Famed engineer Paul MacCready of AeroVironment described some of his projects, which have all been driven by his career ambition to "do more with much less." Among other things, MacCready helped develop low-power, solar-powered, and human-powered vehicles (including planes, such as the Gossamer Condor, Gossamer Albatross, and Solar Challenger).

MacCready believes that basic battery-powered electric vehicles make more sense than fuel cell vehicles. Automakers have been too timid in their efforts to develop such vehicles, MacCready suggested, and General Motors was too quick to give up on the Impact EV-1. (The EV-1, incidentally, had the lowest drag of any car ever commercially produced.) Focusing more on electric vehicle technology, MacCready argued, would also lead to more efficient hybrid vehicle.
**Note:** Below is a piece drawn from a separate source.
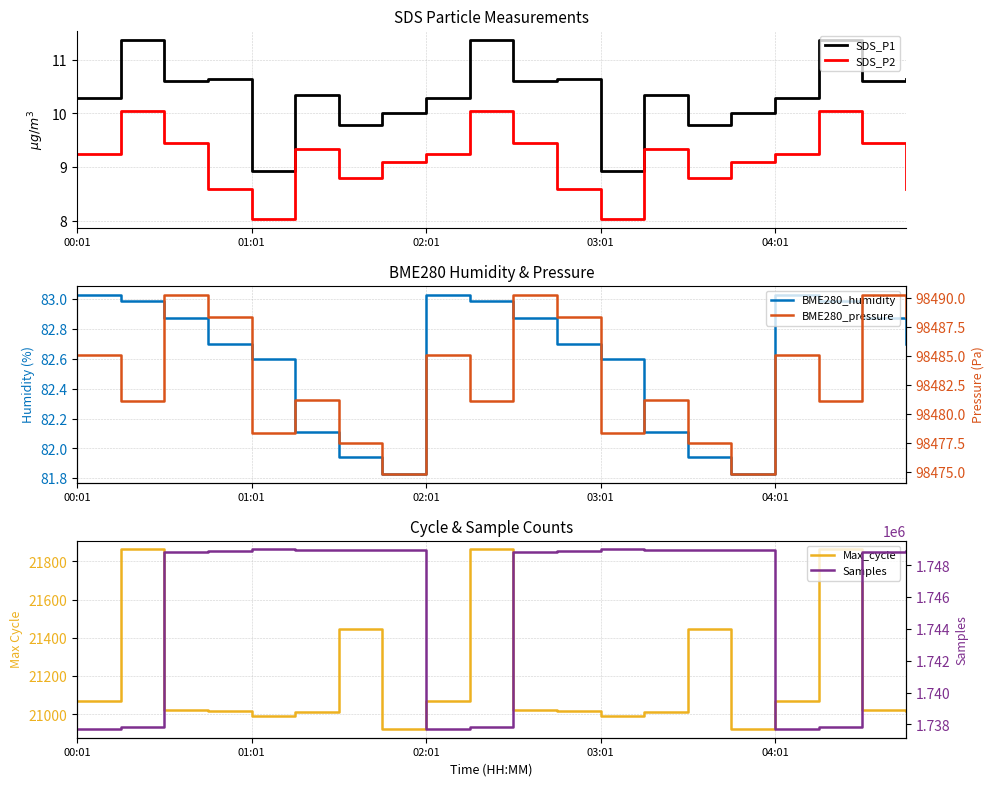

The value of SDS_P2 at 03:01 is 8.0. True or false?

True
Yet, MacCready lamented, to his knowledge no automaker is devoting sufficient resources to such innovations.


MacCready also talked about other interesting technological innovations, such as mechanical “techno legs” that can help someone carry heavy loads for a great difference, a car with legs instead of wheels (to reduce rolling friction), and tiny electric-powered drone planes, including one only 15.2 centimeters(!) in length, and another with folding wings that could be launched out of a cannon or artillery battery.


MacCready also showed an interesting slide comparing the weight of humans and domesticated animals, on the one hand, and all wild air and land vertebrates on the other. By this measure, humanity accounts for well over 90 percent of the vertebrate weight on the planet, which is one measure of humanity’s domination of nature. On a more optimistic note, MacCready observed that information technology and knowledge are increasing at an exponential rate, which may lead to sufficient technological solutions.


He closed with the following thought: "Over billions of years, on a unique sphere, chance has painted a thin cover of life – complex, improbable, wonderful and fragile. Suddenly we humans (a recently species no longer subject to the checks and balances inherent in nature), have grown in population, technology, and intelligence to a position of terrible power: we now wield the paintbrush."

[As a side note, MacCready began with a few comments on Michael Crichton who, MacCready noted, once believed in some claims of the paranormal – a claim Crichton acknowledged in his book Travels.]